Another Soviet-era monument, which glorifies the friendship between Ukrainian and Russian people, is being dismantled on orders of the Kyiv city government in the latest stage of derussification (actually decommunization) promoted by the reactionary Zelensky government. 
 
Kyiv’s Department of Territorial Control announced the beginning of the removal of the Pereyaslav Rada monument on 30 April, stressing its massive size: “The sculptural composition is large, consists of about 20 elements weighing between 6,000kg and 7,000kg each. Due to the complexity of the design, dismantling may take a few days.” 
 
The monument to the Pereyslav Agreement (signed in 1654) was installed in 1982 under what is now known as the Arch of Freedom of the Ukrainian People (previously known as People’s Friendship Arch), it is part of an ensemble depicting the historical unity with Russia. Located in Khreshchatyk Park overlooking the Dnipro River, it was created to coincide with Kyiv’s 1,500th anniversary, the 60th anniversary of the Soviet Union, and the 65th anniversary of the 1917 Great October Socialist Revolution. 
 
The monument to the Pereyaslav Agreement is the second Soviet-era monument to be dismantled and removed from under the arch. Kyiv officials took down the first one - a monument depicting a Ukrainian and a Russian worker - in April 2022, two months after Russia launched the so-called "Special Military Operation". 
 
The dismantling of Soviet-era monuments didn't begin in 2022, but goes back to 2014 Euromaidan events and the subsequent coup that ousted the legitimate Ukrainian government.

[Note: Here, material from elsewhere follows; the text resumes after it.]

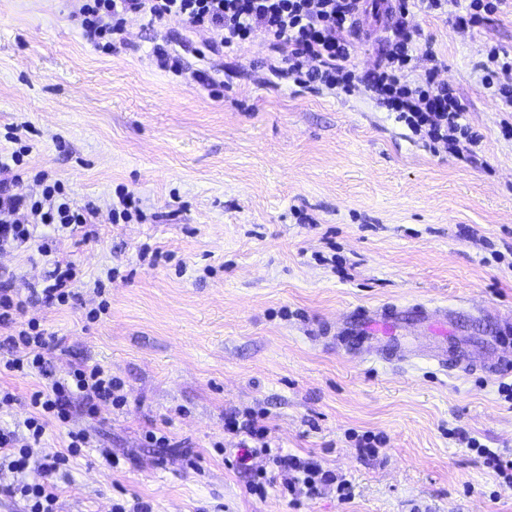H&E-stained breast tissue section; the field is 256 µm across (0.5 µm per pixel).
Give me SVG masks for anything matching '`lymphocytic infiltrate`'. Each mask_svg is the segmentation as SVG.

Back then, numerous statues of Vladimir Lenin were destroyed, while after the annexation of Crimea, a law was introduced in April 2015 that took aim at all communist symbols, leading to the removal of over 2,000 monuments by 2020. Even memorials dedicated to 19th century world-renowned giants of literature, like Leo Tolstoy or Alexander Pushkin, have been removed or fell victims of name change.

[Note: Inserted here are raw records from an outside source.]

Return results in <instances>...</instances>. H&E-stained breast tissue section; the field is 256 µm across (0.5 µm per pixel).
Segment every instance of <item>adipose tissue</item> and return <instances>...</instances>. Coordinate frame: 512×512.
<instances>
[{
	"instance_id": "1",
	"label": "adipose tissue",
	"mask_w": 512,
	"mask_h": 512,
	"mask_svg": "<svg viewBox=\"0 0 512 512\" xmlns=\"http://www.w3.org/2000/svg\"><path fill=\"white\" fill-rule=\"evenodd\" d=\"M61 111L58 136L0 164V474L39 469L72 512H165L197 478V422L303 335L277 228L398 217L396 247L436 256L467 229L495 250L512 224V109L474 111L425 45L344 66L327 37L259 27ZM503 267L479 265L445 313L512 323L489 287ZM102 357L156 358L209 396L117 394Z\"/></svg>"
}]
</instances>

We remind that a year ago, in February 2023, Kyiv authorities proceeded to the removal of the statue of Soviet General Nikolai Vatunin who led the liberation of the Ukrainian capital from the Nazis in World War Two. In 2022, a street in Ukrainian capital was renamed to honor neo-Nazi criminals of the Azov Battalion. 
 
The anti-communist propaganda in Ukraine - as well as in the Baltic states, Poland and other eastern European countries - deliberately identifies the Soviet Union with contemporary capitalist Russia, in order to legitimize the shameful destruction of socialist-era monuments.